### Action item
Replace "teleskopický válec" with "hydraulický válec" in the entries, starting at the line that contains "Konstrukce sklopné lžíce zajišťuje" and ending after the line that contains "Kyvná bočnice". Return only those lines, with everything else unchanged.

### Records for processing
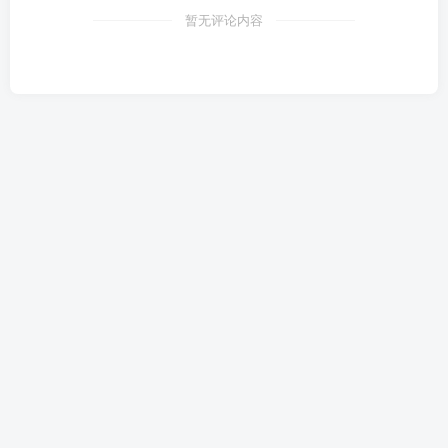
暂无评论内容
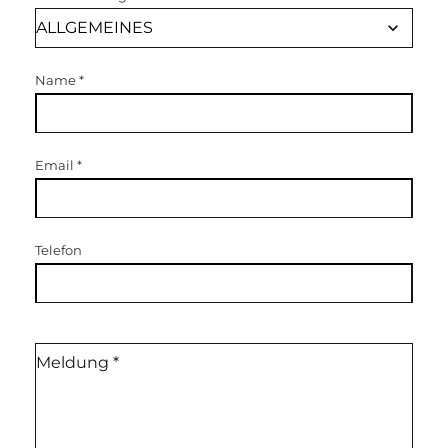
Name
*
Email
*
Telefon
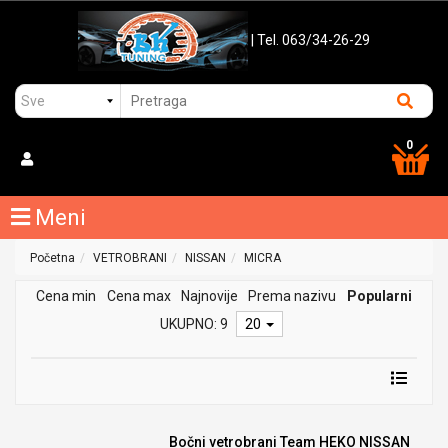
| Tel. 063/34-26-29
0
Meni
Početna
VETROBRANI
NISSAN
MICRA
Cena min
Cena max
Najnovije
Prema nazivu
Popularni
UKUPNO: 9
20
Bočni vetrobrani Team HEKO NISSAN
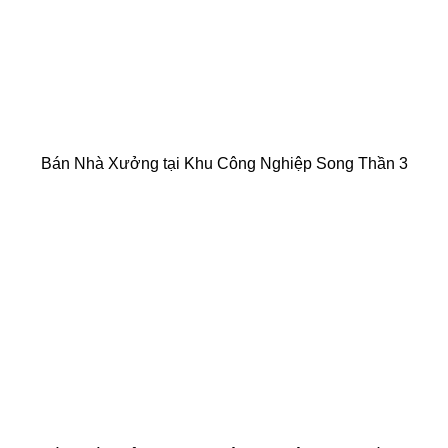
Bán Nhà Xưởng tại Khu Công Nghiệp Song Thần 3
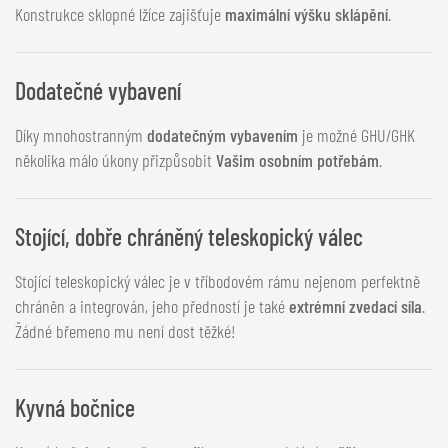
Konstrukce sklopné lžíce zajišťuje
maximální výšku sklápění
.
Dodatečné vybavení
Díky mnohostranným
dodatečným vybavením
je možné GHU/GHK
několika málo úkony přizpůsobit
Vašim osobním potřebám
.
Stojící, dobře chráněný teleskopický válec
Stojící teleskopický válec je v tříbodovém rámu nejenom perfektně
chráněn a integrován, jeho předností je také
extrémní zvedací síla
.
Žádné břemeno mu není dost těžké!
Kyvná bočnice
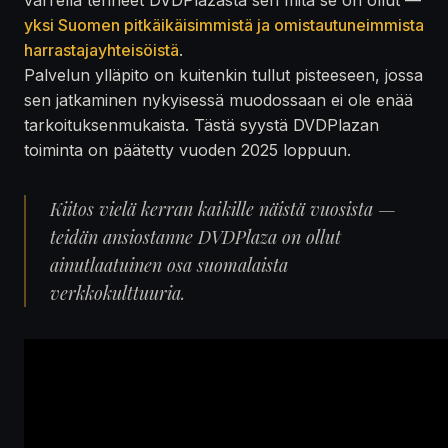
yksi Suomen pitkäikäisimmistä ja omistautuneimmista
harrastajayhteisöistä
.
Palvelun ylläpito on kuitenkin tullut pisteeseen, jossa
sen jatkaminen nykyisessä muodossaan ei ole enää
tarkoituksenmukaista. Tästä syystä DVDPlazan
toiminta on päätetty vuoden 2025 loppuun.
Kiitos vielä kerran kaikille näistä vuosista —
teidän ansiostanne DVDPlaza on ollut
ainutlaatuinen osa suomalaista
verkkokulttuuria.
---
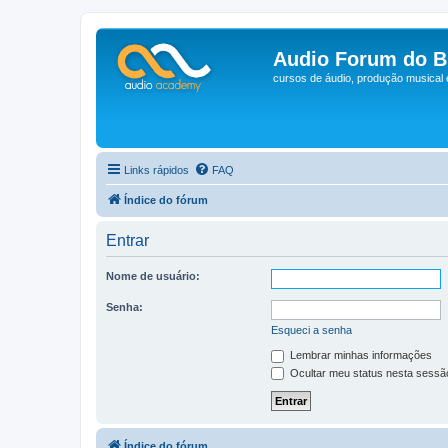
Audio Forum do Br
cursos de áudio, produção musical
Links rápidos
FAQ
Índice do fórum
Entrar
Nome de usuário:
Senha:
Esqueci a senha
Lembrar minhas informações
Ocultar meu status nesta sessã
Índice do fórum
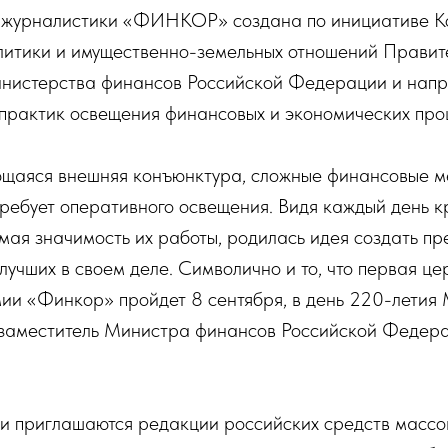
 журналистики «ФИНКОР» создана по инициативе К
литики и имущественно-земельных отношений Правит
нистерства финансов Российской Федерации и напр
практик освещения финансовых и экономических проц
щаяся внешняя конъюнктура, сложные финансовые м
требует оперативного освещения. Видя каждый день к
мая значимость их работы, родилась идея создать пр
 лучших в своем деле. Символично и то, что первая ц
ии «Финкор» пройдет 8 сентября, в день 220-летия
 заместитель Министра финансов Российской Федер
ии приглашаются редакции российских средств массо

### Written solution
Konstrukce sklopné lžíce zajišťuje
maximální výšku sklápění
.
Dodatečné vybavení
Díky mnohostranným
dodatečným vybavením
je možné GHU/GHK
několika málo úkony přizpůsobit
Vašim osobním potřebám
.
Stojící, dobře chráněný hydraulický válec
Stojící hydraulický válec je v tříbodovém rámu nejenom perfektně
chráněn a integrován, jeho předností je také
extrémní zvedací síla
.
Žádné břemeno mu není dost těžké!
Kyvná bočnice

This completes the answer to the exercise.